Nella saga di Antonio Monda, il cinema, come la boxe, rimangono protagonisti assoluti. Atwater porta Sarris a vedere l’incontro tra Tyson e Spinks perché gli sia di insegnamento. Lo sport è una metafora della competizione politica, dove vince chi ha l’istinto dell’assassino; la politica è un gioco in cui non si elargiscono medaglie d’argento, si vince e basta, non importa il metodo. E se non si intende rispondere con lo stesso metodo, si viene distrutti, come nel caso di Dukakis.
Eppure Atwater detesta lo sport. L’unica disciplina che lo appassiona è il wrestling,  la sola competizione onesta, essendo dichiaratamente una finzione. Intrattenere, distrarre, manipolare questo è quello che conta. Questo è quello che funziona. Sobillare le folle, come Al Pacino in Quel pomeriggio di un giorno da cani.

Sarris, che è turbato eroticamente dall’attore, ha l’occasione di vederlo interpretare Marco Antonio al Delacorte Theater. L’orazione funebre, un capolavoro di retorica, contiene due passaggi terribili: «Malanno, sei stato scatenato, prendi il corso che vuoi» e «Il male che gli uomini fanno sopravvive loro, il bene è spesso sepolto con le loro ossa». Alexander si chiede che fine abbia fatto il male inferto a Dukakis, se gli sia scivolato addosso o se riemergerà sotto qualche forma.

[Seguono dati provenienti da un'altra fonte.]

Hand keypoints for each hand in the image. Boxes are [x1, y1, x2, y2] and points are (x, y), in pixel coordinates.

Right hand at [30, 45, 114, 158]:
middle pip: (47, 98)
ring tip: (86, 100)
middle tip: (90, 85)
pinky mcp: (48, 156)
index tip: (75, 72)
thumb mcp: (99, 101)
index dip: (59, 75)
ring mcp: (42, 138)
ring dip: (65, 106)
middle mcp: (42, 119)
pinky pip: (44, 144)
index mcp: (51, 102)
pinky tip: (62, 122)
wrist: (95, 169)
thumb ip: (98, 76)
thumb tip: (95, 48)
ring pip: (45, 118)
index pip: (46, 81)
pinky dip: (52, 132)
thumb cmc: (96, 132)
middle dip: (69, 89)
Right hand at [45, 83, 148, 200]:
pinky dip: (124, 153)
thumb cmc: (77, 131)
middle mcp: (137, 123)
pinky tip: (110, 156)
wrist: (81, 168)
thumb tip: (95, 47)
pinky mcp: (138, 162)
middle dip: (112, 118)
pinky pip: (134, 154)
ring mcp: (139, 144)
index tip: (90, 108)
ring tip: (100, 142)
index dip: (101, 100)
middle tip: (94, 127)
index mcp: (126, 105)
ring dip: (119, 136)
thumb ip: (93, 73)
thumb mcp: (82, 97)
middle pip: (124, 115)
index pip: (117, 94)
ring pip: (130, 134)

Monda racconta una storia avvincente e incredibilmente attuale sul potere e sulla fragilità della condizione umana. Su quanto la gloria, il successo, le vittorie siano illusori. Su come la vita non manchi mai di ricordarci quanto siamo vulnerabili, e che ogni singola scelta porta con sé un prezzo da pagare. La parabola di Atwater è tipicamente americana, è l’esemplificazione di un sogno, del desiderio di essere accettati, di arrivare, di vincere, a qualunque costo. Ma è anche il percorso di una possibile redenzione.

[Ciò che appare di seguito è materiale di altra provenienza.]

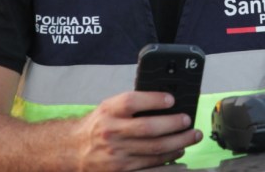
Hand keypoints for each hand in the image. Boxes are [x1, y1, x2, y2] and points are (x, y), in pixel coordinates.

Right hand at [75, 91, 202, 170]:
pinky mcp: (121, 171)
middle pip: (148, 128)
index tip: (171, 99)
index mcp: (109, 112)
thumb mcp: (109, 108)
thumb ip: (131, 103)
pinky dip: (169, 163)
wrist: (74, 150)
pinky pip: (151, 168)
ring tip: (190, 137)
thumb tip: (165, 100)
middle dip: (174, 124)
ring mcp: (116, 154)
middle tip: (188, 121)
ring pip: (154, 150)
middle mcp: (111, 132)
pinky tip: (180, 157)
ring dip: (178, 143)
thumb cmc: (99, 126)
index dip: (154, 100)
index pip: (132, 101)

Subito dopo le elezioni Bush ricompensa il suo consulente nominandolo presidente del Comitato Nazionale Repubblicano, e rendendolo, in questo modo, l’uomo più potente degli Stati Uniti. Tre mesi dopo, un cancro inoperabile arresta irreparabilmente l’ascesa di Lee, che poche settimane prima di morire chiede perdono alle persone che ha rovinato. Si tratta di un autentico pentimento o dell’ennesima manipolazione? Il suo è un tentativo di riscatto o l’ultimo colpo di teatro di un genio della comunicazione? 

«Si vince solo se si riesce a lavorare nel territorio del diavolo», un luogo dove, scrive Flannery O’ Connor, il principe del mondo riesce a portare a termine molto lavoro prima che la grazia possa intervenire, prima che un colpo di scena del tutto inaspettato, eppure credibile, lasci il passo a un evento in cui lo stesso demonio si fa involontario strumento di grazia. Ma, prima della resurrezione, bisogna attraversare la passione.